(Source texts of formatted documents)

-- Opening Marker --

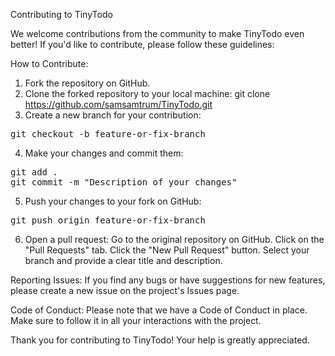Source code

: Contributing to TinyTodo

We welcome contributions from the community to make TinyTodo even better! If you'd like to contribute, please follow these guidelines:

How to Contribute:
1) Fork the repository on GitHub.
2) Clone the forked repository to your local machine: git clone https://github.com/samsamtrum/TinyTodo.git
3) Create a new branch for your contribution:
<pre>
git checkout -b feature-or-fix-branch
</pre>
4) Make your changes and commit them:
 <pre>
git add .
git commit -m "Description of your changes"
</pre>
5) Push your changes to your fork on GitHub:
<pre>
git push origin feature-or-fix-branch
</pre>
6) Open a pull request:
Go to the original repository on GitHub.
Click on the "Pull Requests" tab.
Click the "New Pull Request" button.
Select your branch and provide a clear title and description.

Reporting Issues:
If you find any bugs or have suggestions for new features, please create a new issue on the project's Issues page.

Code of Conduct:
Please note that we have a Code of Conduct in place. Make sure to follow it in all your interactions with the project.

Thank you for contributing to TinyTodo! Your help is greatly appreciated.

-- Closing Marker --

* WHAT TO DO:
Only the number is wanted here. Please work out how many lines of the records contain "project".

* ANSWER BOX:
2